▶ [Prompt]: Copy every line of the records below word for word, leaving out the picture lines.
BEGIN Given records
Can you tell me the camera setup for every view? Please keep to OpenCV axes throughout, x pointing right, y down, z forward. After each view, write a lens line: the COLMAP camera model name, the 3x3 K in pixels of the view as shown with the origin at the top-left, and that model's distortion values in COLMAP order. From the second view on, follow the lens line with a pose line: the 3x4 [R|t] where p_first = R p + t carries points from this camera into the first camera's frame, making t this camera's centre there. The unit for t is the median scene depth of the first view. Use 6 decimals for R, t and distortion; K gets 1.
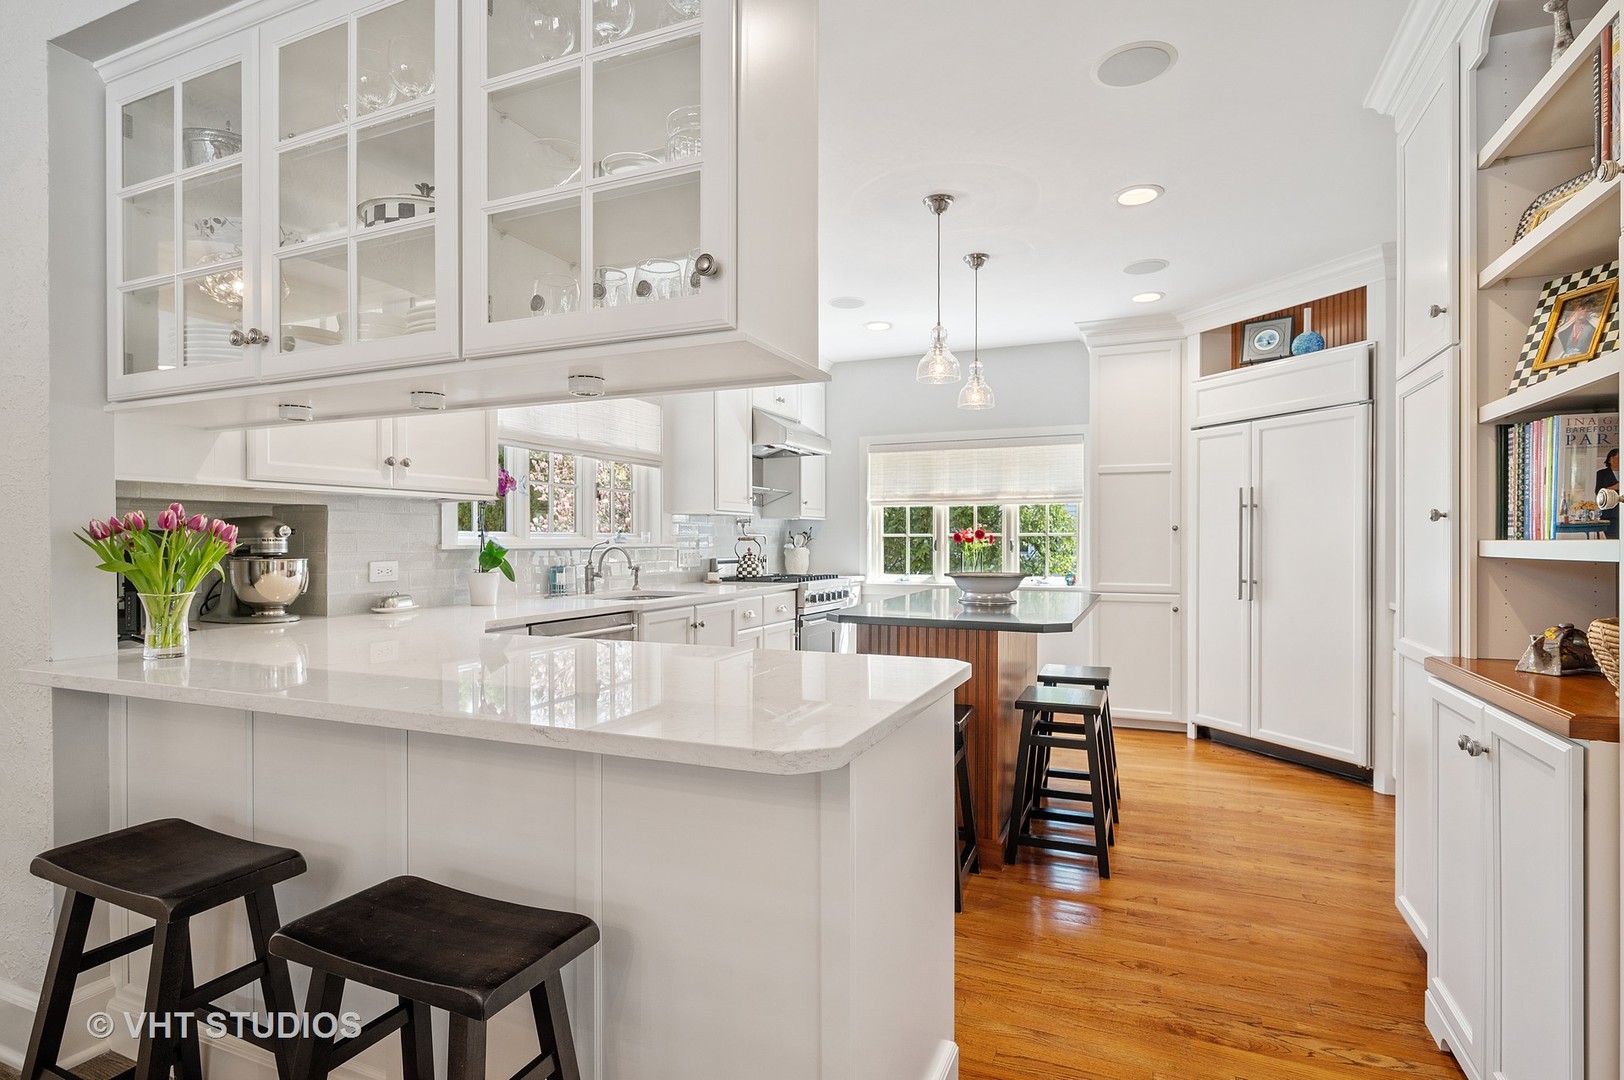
lens RADIAL K [[799.3, 0, 811.2], [0, 799.3, 543.2], [0, 0, 1]] dist [0.000298, -0.000051]
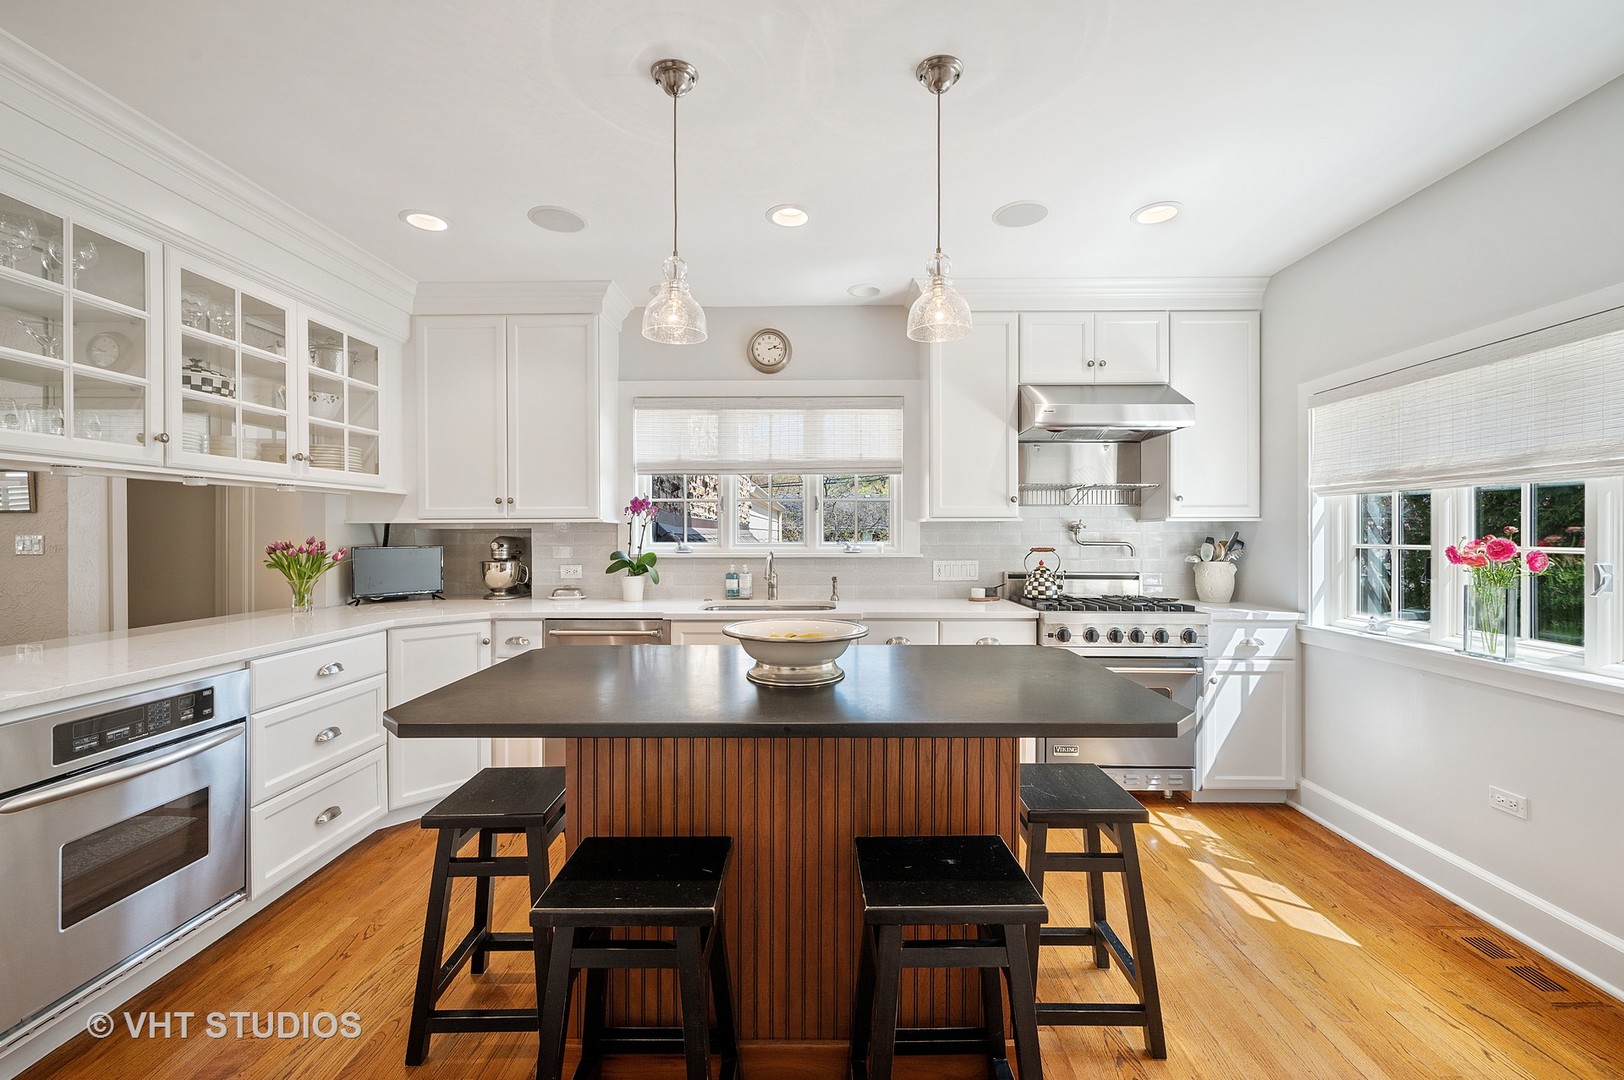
lens RADIAL K [[682.3, 0, 811.8], [0, 682.3, 537.8], [0, 0, 1]] dist [-0.001118, -0.000018]
pose [[0.382157, 0.000870, -0.924097, 0.851692], [-0.003496, 0.999994, -0.000505, -0.030180], [0.924091, 0.003424, 0.382158, 0.974654]]
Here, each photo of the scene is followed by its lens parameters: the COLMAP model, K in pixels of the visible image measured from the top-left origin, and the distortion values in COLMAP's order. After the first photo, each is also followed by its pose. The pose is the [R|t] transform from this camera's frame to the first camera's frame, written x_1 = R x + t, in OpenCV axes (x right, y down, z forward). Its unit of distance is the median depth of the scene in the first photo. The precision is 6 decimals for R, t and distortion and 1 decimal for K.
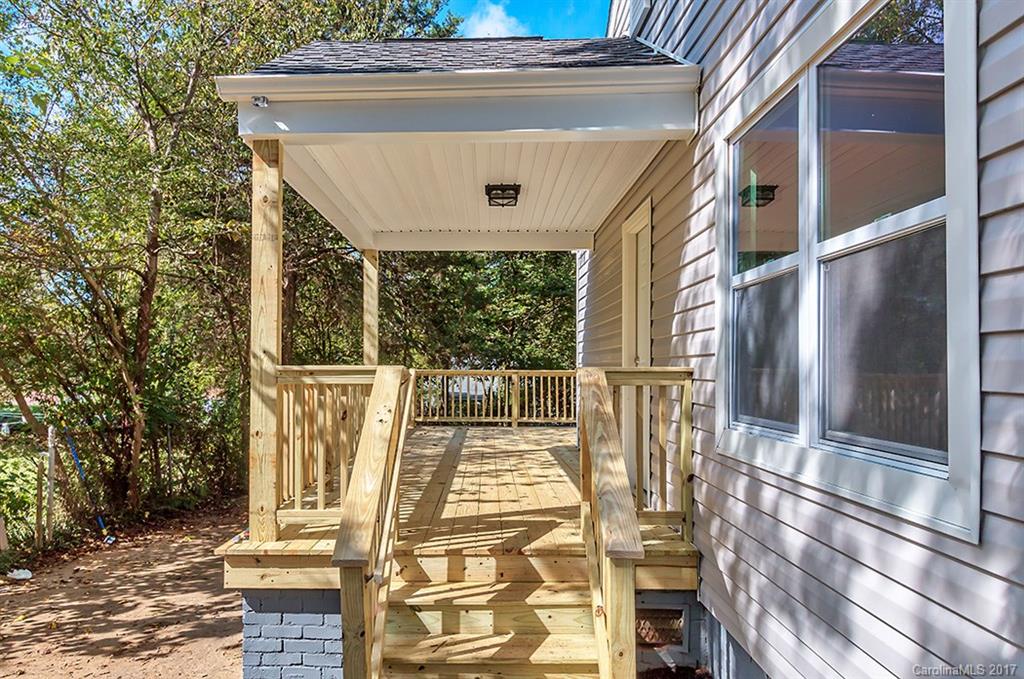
lens RADIAL K [[685.9, 0, 509.8], [0, 685.9, 350.9], [0, 0, 1]] dist [0.001180, -0.004265]
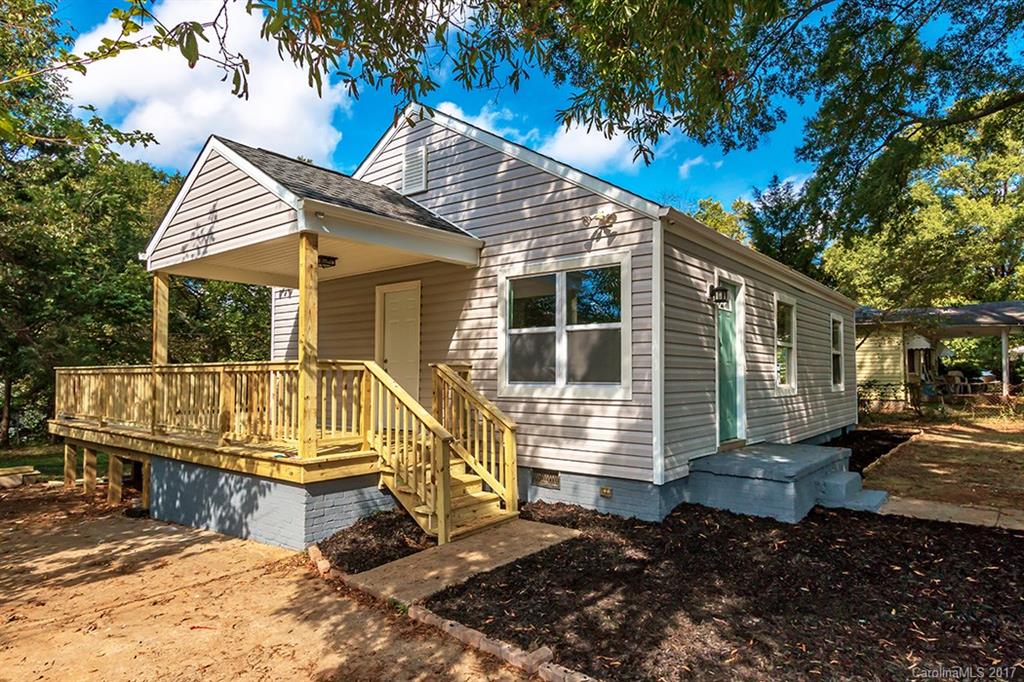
lens RADIAL K [[589.6, 0, 506.0], [0, 589.6, 362.8], [0, 0, 1]] dist [-0.003238, 0.000152]
pose [[0.641049, 0.014445, 0.767364, -1.250503], [-0.019260, 0.999811, -0.002731, 0.024009], [-0.767258, -0.013029, 0.641206, -0.386574]]
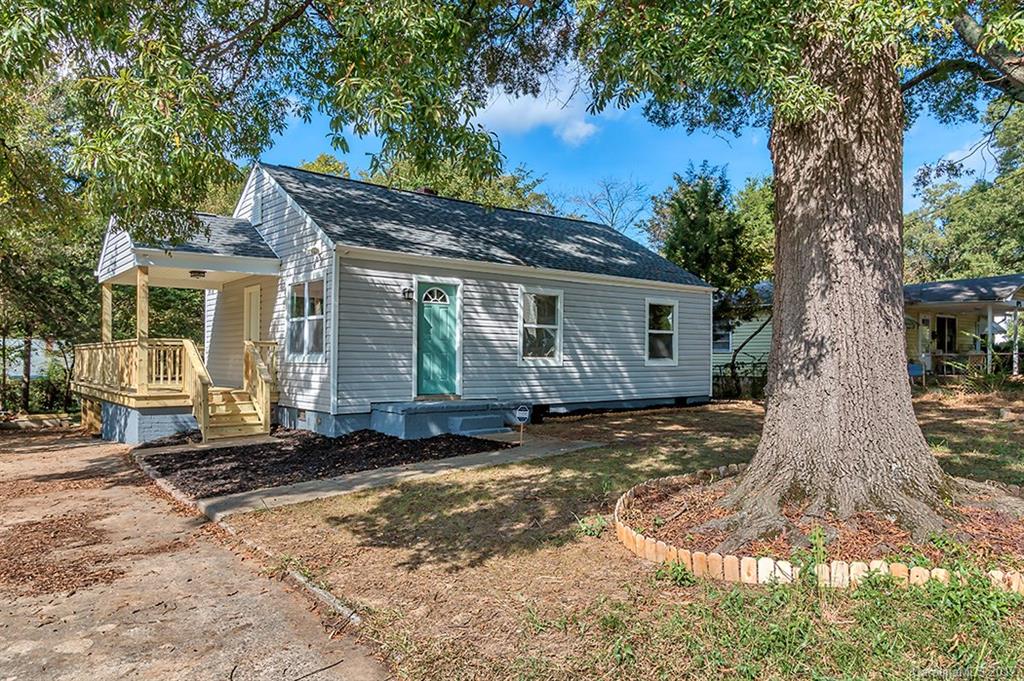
END Given records
▶ [Result of this task]:
Can you tell me the camera setup for every view? Please keep to OpenCV axes throughout, x pointing right, y down, z forward. After each view, write a lens line: the COLMAP camera model name, the 3x3 K in pixels of the view as shown with the origin at the top-left, and that model's distortion values in COLMAP order. From the second view on, follow the lens line with a pose line: the 3x4 [R|t] where p_first = R p + t carries points from this camera into the first camera's frame, making t this camera's centre there. The unit for t is the median scene depth of the first view. Use 6 decimals for R, t and distortion; K gets 1.
lens RADIAL K [[799.3, 0, 811.2], [0, 799.3, 543.2], [0, 0, 1]] dist [0.000298, -0.000051]
lens RADIAL K [[682.3, 0, 811.8], [0, 682.3, 537.8], [0, 0, 1]] dist [-0.001118, -0.000018]
pose [[0.382157, 0.000870, -0.924097, 0.851692], [-0.003496, 0.999994, -0.000505, -0.030180], [0.924091, 0.003424, 0.382158, 0.974654]]
Here, each photo of the scene is followed by its lens parameters: the COLMAP model, K in pixels of the visible image measured from the top-left origin, and the distortion values in COLMAP's order. After the first photo, each is also followed by its pose. The pose is the [R|t] transform from this camera's frame to the first camera's frame, written x_1 = R x + t, in OpenCV axes (x right, y down, z forward). Its unit of distance is the median depth of the scene in the first photo. The precision is 6 decimals for R, t and distortion and 1 decimal for K.
lens RADIAL K [[685.9, 0, 509.8], [0, 685.9, 350.9], [0, 0, 1]] dist [0.001180, -0.004265]
lens RADIAL K [[589.6, 0, 506.0], [0, 589.6, 362.8], [0, 0, 1]] dist [-0.003238, 0.000152]
pose [[0.641049, 0.014445, 0.767364, -1.250503], [-0.019260, 0.999811, -0.002731, 0.024009], [-0.767258, -0.013029, 0.641206, -0.386574]]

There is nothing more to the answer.